# [WORK REQUEST]
Copy the data exactly. Images are the one exception.

# [DATA PROVIDED]
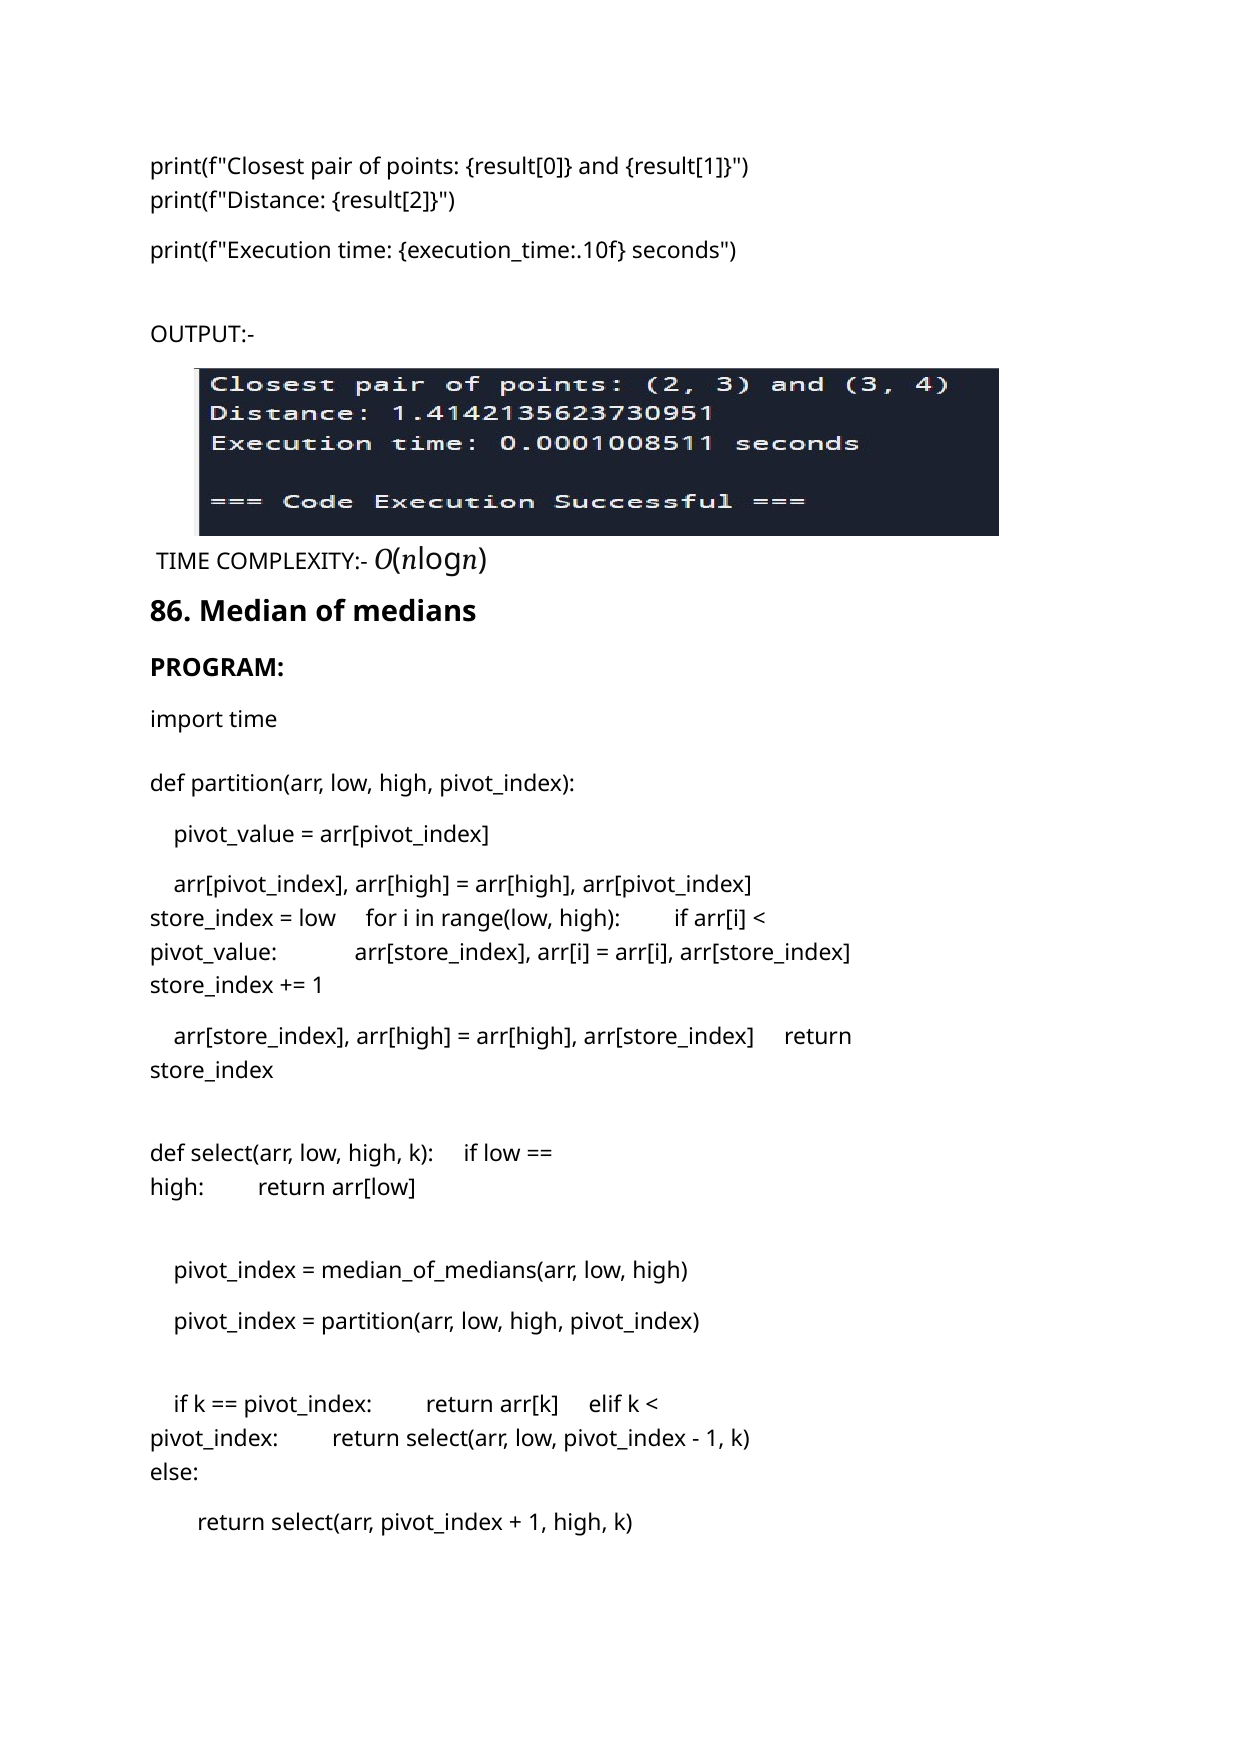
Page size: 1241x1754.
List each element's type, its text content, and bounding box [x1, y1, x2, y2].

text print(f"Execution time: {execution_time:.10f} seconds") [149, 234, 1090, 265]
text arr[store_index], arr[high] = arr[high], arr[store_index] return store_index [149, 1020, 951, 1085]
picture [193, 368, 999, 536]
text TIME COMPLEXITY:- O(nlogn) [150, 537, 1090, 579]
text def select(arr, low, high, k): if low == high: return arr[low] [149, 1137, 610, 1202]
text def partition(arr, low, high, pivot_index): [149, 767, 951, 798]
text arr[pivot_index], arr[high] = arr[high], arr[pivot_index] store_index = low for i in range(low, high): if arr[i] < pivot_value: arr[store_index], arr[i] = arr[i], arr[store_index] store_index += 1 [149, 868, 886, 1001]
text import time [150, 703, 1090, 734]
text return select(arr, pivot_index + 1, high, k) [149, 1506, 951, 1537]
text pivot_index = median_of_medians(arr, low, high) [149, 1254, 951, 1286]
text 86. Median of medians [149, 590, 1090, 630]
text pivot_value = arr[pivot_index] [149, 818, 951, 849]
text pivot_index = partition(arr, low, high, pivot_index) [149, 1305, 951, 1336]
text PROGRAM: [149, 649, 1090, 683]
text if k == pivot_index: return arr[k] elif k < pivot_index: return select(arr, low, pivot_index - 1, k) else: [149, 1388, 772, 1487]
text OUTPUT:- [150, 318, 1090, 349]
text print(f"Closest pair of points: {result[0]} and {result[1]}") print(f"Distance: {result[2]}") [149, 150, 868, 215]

# [TASK ANSWER]
Page size: 1241x1754.
List each element's type, its text content, and bounding box [x1, y1, x2, y2].

text print(f"Execution time: {execution_time:.10f} seconds") [149, 234, 1090, 265]
text arr[store_index], arr[high] = arr[high], arr[store_index] return store_index [149, 1020, 951, 1085]
picture [193, 368, 999, 536]
text TIME COMPLEXITY:- O(nlogn) [150, 537, 1090, 579]
text def select(arr, low, high, k): if low == high: return arr[low] [149, 1137, 610, 1202]
text def partition(arr, low, high, pivot_index): [149, 767, 951, 798]
text arr[pivot_index], arr[high] = arr[high], arr[pivot_index] store_index = low for i in range(low, high): if arr[i] < pivot_value: arr[store_index], arr[i] = arr[i], arr[store_index] store_index += 1 [149, 868, 886, 1001]
text import time [150, 703, 1090, 734]
text return select(arr, pivot_index + 1, high, k) [149, 1506, 951, 1537]
text pivot_index = median_of_medians(arr, low, high) [149, 1254, 951, 1286]
text 86. Median of medians [149, 590, 1090, 630]
text pivot_value = arr[pivot_index] [149, 818, 951, 849]
text pivot_index = partition(arr, low, high, pivot_index) [149, 1305, 951, 1336]
text PROGRAM: [149, 649, 1090, 683]
text if k == pivot_index: return arr[k] elif k < pivot_index: return select(arr, low, pivot_index - 1, k) else: [149, 1388, 772, 1487]
text OUTPUT:- [150, 318, 1090, 349]
text print(f"Closest pair of points: {result[0]} and {result[1]}") print(f"Distance: {result[2]}") [149, 150, 868, 215]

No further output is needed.